++++ ENTRIES SUPPLIED ++++

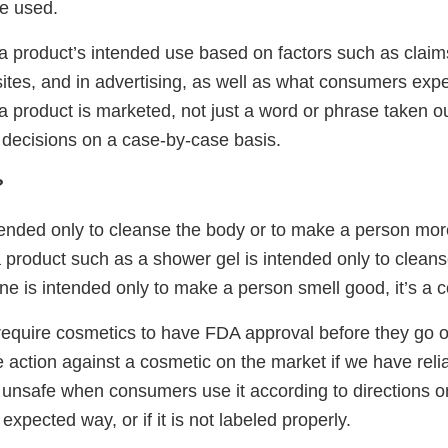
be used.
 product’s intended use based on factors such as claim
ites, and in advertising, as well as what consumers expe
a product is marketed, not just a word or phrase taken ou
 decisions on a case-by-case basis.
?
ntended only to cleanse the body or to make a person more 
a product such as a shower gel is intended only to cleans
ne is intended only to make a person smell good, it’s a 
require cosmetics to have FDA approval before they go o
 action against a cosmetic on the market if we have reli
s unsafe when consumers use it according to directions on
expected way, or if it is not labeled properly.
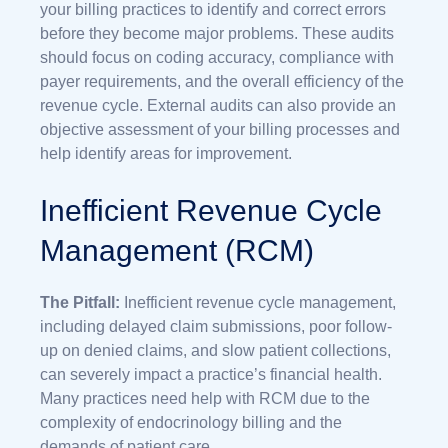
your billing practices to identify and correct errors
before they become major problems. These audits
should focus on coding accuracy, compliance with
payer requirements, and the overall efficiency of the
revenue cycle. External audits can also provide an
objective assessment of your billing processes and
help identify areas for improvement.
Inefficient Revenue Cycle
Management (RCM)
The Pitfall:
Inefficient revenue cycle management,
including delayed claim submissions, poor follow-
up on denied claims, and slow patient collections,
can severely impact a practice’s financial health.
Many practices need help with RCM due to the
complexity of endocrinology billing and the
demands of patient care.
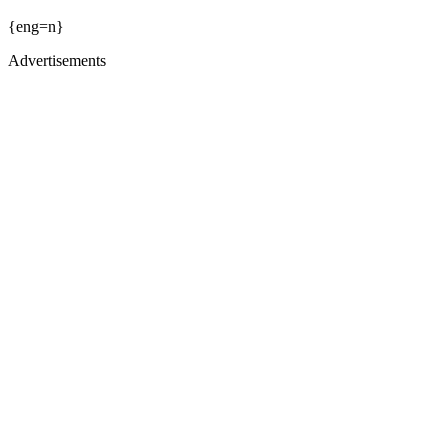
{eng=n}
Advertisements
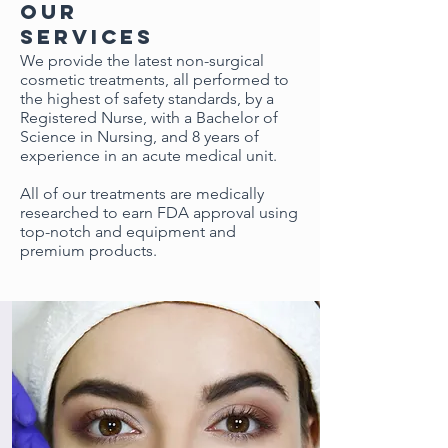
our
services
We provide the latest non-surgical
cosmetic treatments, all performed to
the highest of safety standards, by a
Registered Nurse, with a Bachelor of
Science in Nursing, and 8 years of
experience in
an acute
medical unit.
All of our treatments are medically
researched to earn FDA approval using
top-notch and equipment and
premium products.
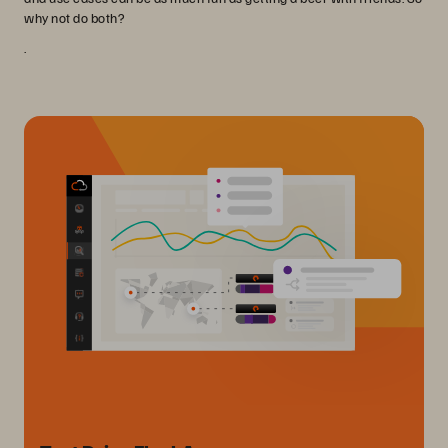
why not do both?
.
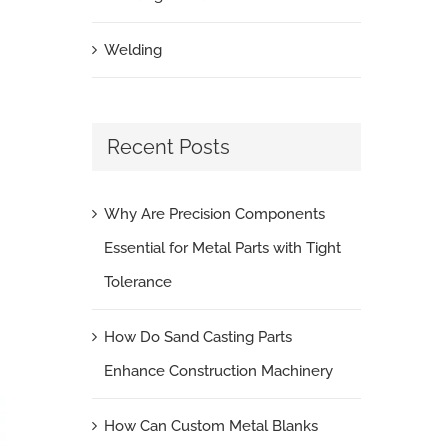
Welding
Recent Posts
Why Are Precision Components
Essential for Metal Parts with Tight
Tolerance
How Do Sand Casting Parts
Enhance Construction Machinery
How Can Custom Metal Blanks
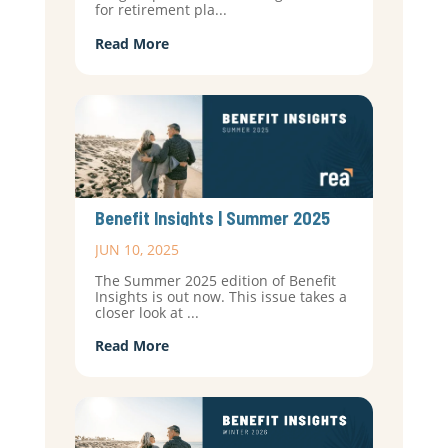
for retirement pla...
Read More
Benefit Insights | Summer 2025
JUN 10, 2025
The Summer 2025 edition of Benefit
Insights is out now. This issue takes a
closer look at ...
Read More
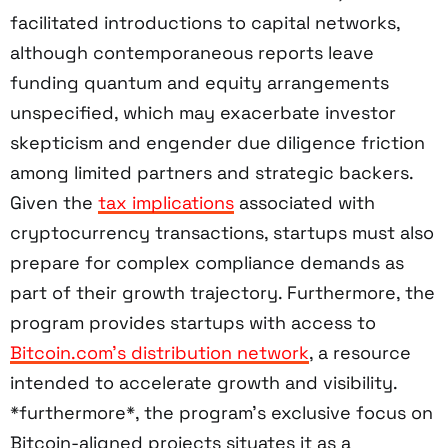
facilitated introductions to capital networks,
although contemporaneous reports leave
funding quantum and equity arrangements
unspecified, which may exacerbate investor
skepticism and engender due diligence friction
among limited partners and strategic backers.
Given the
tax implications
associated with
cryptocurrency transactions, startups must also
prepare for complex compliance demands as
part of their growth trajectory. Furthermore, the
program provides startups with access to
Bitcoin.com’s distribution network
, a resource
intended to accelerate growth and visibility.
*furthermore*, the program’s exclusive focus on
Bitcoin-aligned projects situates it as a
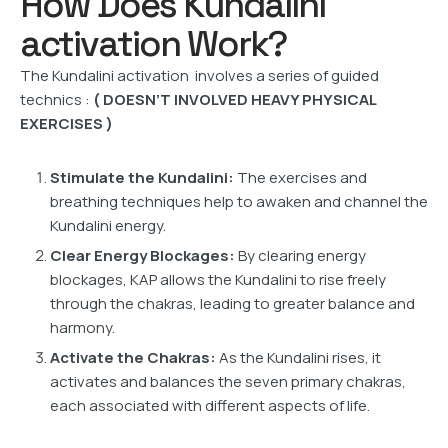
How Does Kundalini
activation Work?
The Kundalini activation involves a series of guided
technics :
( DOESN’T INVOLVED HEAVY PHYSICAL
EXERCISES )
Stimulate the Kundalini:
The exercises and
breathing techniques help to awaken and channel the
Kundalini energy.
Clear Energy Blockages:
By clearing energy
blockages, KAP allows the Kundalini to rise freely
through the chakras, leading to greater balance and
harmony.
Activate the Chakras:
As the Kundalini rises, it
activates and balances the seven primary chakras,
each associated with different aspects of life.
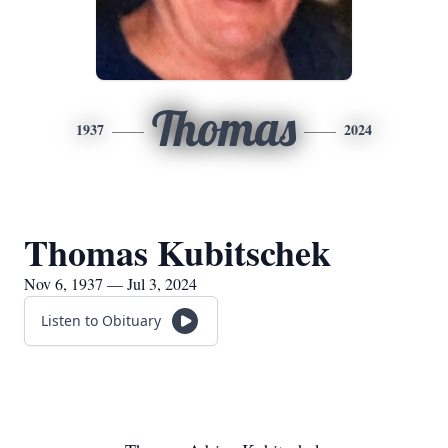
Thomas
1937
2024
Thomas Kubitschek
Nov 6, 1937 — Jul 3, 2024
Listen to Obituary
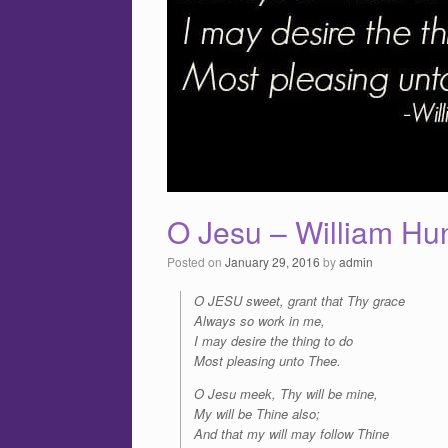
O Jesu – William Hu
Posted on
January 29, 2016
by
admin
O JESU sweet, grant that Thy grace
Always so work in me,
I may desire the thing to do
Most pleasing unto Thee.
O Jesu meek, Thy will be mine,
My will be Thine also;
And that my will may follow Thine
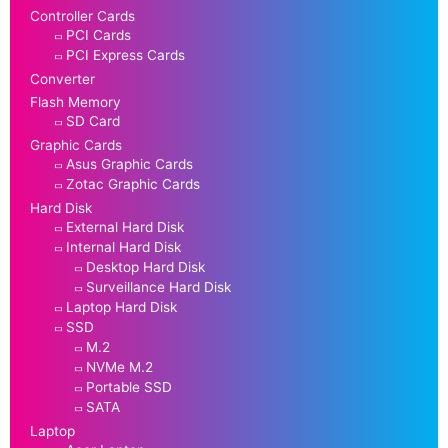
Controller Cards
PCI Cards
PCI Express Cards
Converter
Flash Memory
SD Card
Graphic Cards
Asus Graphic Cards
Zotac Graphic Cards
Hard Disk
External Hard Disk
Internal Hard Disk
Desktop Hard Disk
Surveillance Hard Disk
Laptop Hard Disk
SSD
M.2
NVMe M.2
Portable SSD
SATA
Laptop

++++

Return the lines of the data above in full and exactly, with no pictures.

TASK RESPONSE:
be used.
 product’s intended use based on factors such as claim
ites, and in advertising, as well as what consumers expe
a product is marketed, not just a word or phrase taken ou
 decisions on a case-by-case basis.
?
ntended only to cleanse the body or to make a person more 
a product such as a shower gel is intended only to cleans
ne is intended only to make a person smell good, it’s a 
require cosmetics to have FDA approval before they go o
 action against a cosmetic on the market if we have reli
s unsafe when consumers use it according to directions on
expected way, or if it is not labeled properly.
your billing practices to identify and correct errors
before they become major problems. These audits
should focus on coding accuracy, compliance with
payer requirements, and the overall efficiency of the
revenue cycle. External audits can also provide an
objective assessment of your billing processes and
help identify areas for improvement.
Inefficient Revenue Cycle
Management (RCM)
The Pitfall:
Inefficient revenue cycle management,
including delayed claim submissions, poor follow-
up on denied claims, and slow patient collections,
can severely impact a practice’s financial health.
Many practices need help with RCM due to the
complexity of endocrinology billing and the
demands of patient care.
{eng=n}
Advertisements
our
services
We provide the latest non-surgical
cosmetic treatments, all performed to
the highest of safety standards, by a
Registered Nurse, with a Bachelor of
Science in Nursing, and 8 years of
experience in
an acute
medical unit.
All of our treatments are medically
researched to earn FDA approval using
top-notch and equipment and
premium products.
why not do both?
.
Welding
Recent Posts
Why Are Precision Components
Essential for Metal Parts with Tight
Tolerance
How Do Sand Casting Parts
Enhance Construction Machinery
How Can Custom Metal Blanks
for retirement pla...
Read More
Benefit Insights | Summer 2025
JUN 10, 2025
The Summer 2025 edition of Benefit
Insights is out now. This issue takes a
closer look at ...
Read More
facilitated introductions to capital networks,
although contemporaneous reports leave
funding quantum and equity arrangements
unspecified, which may exacerbate investor
skepticism and engender due diligence friction
among limited partners and strategic backers.
Given the
tax implications
associated with
cryptocurrency transactions, startups must also
prepare for complex compliance demands as
part of their growth trajectory. Furthermore, the
program provides startups with access to
Bitcoin.com’s distribution network
, a resource
intended to accelerate growth and visibility.
*furthermore*, the program’s exclusive focus on
Bitcoin-aligned projects situates it as a
How Does Kundalini
activation Work?
The Kundalini activation involves a series of guided
technics :
( DOESN’T INVOLVED HEAVY PHYSICAL
EXERCISES )
Stimulate the Kundalini:
The exercises and
breathing techniques help to awaken and channel the
Kundalini energy.
Clear Energy Blockages:
By clearing energy
blockages, KAP allows the Kundalini to rise freely
through the chakras, leading to greater balance and
harmony.
Activate the Chakras:
As the Kundalini rises, it
activates and balances the seven primary chakras,
each associated with different aspects of life.
Thomas
1937
2024
Thomas Kubitschek
Nov 6, 1937 — Jul 3, 2024
Listen to Obituary
O Jesu – William Hu
Posted on
January 29, 2016
by
admin
O JESU sweet, grant that Thy grace
Always so work in me,
I may desire the thing to do
Most pleasing unto Thee.
O Jesu meek, Thy will be mine,
My will be Thine also;
And that my will may follow Thine
Controller Cards
PCI Cards
PCI Express Cards
Converter
Flash Memory
SD Card
Graphic Cards
Asus Graphic Cards
Zotac Graphic Cards
Hard Disk
External Hard Disk
Internal Hard Disk
Desktop Hard Disk
Surveillance Hard Disk
Laptop Hard Disk
SSD
M.2
NVMe M.2
Portable SSD
SATA
Laptop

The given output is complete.